Eskişehir'e yapılması planlanan kömürlü termik santralle ilgili Eskişehir İl Toprak Koruma Kurul Kararında yapılan oylamanın ardından yönetmelik değişikliği yapılarak bölgenin tarım arazisi statüsünden çıkarılması için gerekli olan 3'te 2 çoğunluk yani 7 oy yerine, 5'te 3 çoğunluğun yani 6 oyun yeterli olacağı resmen yürürlüğe girdi.
İşi kılıfına uydurarak kafasına koyanı yapmayı şart gören uygulamalara bir yenisi daha eklenirken yapılan yönetmelik değişikliğinin ne anlama geldiğini doğru analiz etmek gerekiyor. Günübirlik düşünen ve politikaları da günübirlik uygulanan toplumumuzda bu yönetmelik değişikliği sadece Eskişehir kamuoyunda tartışılıyor.
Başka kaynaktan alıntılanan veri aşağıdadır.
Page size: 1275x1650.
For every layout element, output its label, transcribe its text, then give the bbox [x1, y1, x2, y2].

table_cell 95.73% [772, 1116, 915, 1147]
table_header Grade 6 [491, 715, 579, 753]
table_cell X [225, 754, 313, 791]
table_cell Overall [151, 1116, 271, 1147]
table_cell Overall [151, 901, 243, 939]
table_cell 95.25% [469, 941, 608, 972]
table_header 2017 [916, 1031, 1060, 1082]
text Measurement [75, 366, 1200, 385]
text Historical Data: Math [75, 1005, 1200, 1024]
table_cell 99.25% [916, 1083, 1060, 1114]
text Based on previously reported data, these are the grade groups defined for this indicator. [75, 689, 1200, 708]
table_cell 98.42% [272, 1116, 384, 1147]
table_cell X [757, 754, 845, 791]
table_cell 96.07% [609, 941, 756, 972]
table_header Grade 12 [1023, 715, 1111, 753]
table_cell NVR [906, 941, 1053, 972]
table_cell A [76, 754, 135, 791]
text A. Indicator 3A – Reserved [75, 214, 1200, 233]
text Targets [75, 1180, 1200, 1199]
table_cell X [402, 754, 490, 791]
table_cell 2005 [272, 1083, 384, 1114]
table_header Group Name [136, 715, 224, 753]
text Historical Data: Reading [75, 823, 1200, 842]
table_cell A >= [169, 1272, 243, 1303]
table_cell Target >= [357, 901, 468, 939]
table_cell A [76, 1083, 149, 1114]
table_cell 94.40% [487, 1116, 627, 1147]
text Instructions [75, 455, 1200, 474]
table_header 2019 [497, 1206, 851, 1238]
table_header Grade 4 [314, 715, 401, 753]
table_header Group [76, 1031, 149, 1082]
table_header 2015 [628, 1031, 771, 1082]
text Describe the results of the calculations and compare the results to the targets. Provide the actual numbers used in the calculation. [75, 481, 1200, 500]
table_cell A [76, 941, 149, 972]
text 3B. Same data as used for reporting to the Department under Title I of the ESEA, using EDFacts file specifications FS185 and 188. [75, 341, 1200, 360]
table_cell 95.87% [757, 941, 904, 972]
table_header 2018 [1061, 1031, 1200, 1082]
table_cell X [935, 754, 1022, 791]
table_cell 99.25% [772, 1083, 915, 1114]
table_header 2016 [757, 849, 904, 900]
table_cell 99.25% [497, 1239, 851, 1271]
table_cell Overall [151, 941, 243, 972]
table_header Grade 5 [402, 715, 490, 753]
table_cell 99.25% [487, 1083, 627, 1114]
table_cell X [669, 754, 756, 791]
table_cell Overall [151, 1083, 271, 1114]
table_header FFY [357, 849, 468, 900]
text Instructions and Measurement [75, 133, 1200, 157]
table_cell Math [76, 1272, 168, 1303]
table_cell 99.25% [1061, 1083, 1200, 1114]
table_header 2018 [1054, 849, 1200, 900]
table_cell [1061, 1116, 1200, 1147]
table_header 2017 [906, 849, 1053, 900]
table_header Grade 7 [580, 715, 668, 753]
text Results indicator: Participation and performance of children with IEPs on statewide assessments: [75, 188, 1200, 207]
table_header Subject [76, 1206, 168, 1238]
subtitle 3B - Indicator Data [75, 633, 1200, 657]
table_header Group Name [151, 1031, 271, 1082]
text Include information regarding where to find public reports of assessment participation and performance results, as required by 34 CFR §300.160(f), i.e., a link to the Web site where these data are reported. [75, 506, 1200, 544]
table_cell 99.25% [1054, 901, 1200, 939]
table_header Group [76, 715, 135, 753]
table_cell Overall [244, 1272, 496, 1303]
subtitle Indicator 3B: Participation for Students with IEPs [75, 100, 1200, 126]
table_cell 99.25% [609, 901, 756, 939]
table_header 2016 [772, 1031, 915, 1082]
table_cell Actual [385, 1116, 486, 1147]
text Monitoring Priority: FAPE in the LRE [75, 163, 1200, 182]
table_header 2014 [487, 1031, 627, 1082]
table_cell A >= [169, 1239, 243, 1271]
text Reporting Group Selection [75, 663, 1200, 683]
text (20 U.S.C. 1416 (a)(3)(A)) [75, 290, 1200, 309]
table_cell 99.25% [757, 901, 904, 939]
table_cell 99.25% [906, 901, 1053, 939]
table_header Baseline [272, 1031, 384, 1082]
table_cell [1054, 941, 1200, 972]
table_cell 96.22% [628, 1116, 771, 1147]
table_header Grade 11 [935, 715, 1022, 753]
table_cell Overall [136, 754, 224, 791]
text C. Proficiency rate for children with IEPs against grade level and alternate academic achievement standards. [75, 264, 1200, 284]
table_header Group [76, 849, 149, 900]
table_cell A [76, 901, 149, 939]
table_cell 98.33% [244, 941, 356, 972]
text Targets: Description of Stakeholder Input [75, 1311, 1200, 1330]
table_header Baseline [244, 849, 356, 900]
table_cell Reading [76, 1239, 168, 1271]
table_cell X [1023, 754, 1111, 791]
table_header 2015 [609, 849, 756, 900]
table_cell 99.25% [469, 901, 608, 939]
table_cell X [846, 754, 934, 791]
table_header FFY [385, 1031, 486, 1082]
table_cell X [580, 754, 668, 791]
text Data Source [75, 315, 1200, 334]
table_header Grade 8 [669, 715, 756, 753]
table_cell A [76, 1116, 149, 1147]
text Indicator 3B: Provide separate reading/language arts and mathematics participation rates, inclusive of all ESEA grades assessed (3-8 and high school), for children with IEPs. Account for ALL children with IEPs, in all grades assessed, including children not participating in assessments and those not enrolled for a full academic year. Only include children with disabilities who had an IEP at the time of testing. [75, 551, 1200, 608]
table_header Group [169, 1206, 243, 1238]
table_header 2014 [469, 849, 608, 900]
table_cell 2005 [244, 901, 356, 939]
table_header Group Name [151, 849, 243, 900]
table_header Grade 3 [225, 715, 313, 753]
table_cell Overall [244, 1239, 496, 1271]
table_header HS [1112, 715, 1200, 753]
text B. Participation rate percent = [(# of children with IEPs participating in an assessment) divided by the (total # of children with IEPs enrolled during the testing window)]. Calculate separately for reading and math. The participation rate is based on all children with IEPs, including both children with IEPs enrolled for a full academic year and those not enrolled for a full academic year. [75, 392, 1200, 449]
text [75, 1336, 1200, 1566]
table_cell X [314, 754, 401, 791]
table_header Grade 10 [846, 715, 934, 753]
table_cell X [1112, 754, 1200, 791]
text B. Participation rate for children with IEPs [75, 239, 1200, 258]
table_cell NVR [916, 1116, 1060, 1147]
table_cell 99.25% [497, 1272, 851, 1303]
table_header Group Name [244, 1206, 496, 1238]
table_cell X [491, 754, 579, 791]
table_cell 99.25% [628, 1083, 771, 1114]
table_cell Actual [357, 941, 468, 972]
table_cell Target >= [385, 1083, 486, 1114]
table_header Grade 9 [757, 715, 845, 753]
Yönetmelik değişikliğinin Eskişehir İl Toprak Koruma Kurulu'nun aldığı daha doğrusu alamadığı karar sonrası gelmesi, buna müteakip Termik Santral İhalesinin yaklaşık 3 ay sonrasına ertelenmesi konuyu sadece Eskişehir öznelinde tartışılmasına neden oldu.
Oysa bu büyük bir hata. Alpu Ovasının tarım dışı kullanımının önü açılmadığı için böyle bir değişikliğe gidilmesi, ülke genelinde tartışılması gereken, uzmanların, gazetecilerin, televizyoncuların yüksek sesle karşı çıkması gereken bir konu.
3'te 2 çoğunluk aranması kararın doğruluğunun geniş kesimlerce kabul gördüğü anlamı taşırken 5'te 3 çoğunluk sadece iktidarın istemesi anlamına gelecek. İnsan eli yapımı hukuk kuralları ile oynayarak sürdürülebilir tarım alanlarının başka faaliyet alanlarına dönüştürüleceğinin önünün bu denli rahat açılması, ülke geleceğinin belirsizliğe atılacağı anlamına geliyor.

TOPRAK YAĞMALAMA VE TALAN KURULU
Bu yönetmelik değişikliğiyle toprak korunmaz, yağmalanır. CHP'li Utku Çakırözer'in dediği gibi keşke kurulun ismini de değiştirip Toprak Yağmalama ve Talan Kurulu yapsaydılar.
Bu yönetmelik değişikliği ile sadece Eskişehir'de değil, Çukurova'da, Konya'da, Sakarya'da, Türkiye'nin dört bir yanında verimli araziler tarım dışı faaliyetler için kullanılacak. Aksi önünde bir kriter, bir done var mı?
TMMOB'a bağlı meslek kuruluşlarının, Ziraat Odasından üyelerin de katılımı ile oluşturulan İl Toprak Kurulları, istenilen kararları alamayınca salt çoğunluktan vazgeçildi. Olay bu kadar basit.
Öngörmek çok zor değil;
Bu yönetmelik hayata geçince tarımsal alanlarımız sadece azalmayacak, üretim düşecek, meralar yok olacak, hayvancılık bitecek. Buğdayı, arpayı, bitkisel ürünleri hatta hayvansal ürünleri daha çok ithal edeceğiz.
Bu yüzden konunun ülke çapında ciddi şekilde tartışması, ele alması gerekiyor.
Ben ne istersem o olur, anlayışının sona ermesi gerekiyor. Hiç kimse her şeyin en doğrusunu bilemez. Toplum yararına olacağı düşünülen bir yatırımın, bir projenin geniş kitlelerce tartışılması ve 3'te 2 gibi bir çoğunluk tarafından kabul edilmesi gerekir.
En azından tarım gibi konularda bu mutlak zorunluluktur.

ESKİŞEHİR'İ NASIL ETKİLEYECEK?
Konunun, Eskişehir'den kaynaklı çıktığından hareketle şimdi yeni yönetmelikle durum nasıl etkilenecek? Kararı geriye dönük değiştirmek mümkün olmayacağı için Eskişehir İl Toprak Kurulu tekrar toplanacak. Kararı tekrar alacak. Yeni yönetmelikle de karar çıkacak. İhale tarihinin de ertelenmesi bu işin önünü açıyor gibi zaten.
Ancak Eskişehir Barosu ve Tepebaşı Belediyesi'nin yönetmeliği durdurma için dava açacağını öğrendik. Sadece Eskişehir Barosu ve Tepebaşı Belediyesi tarafından değil bu yönetmeliğe karşı Barolar Birliği, Ziraat Odaları, TMMOB'un ilgili Odaları da yürütmeyi durdurma davası açmalı.
Söz konusu olan tarımın geleceği çünkü.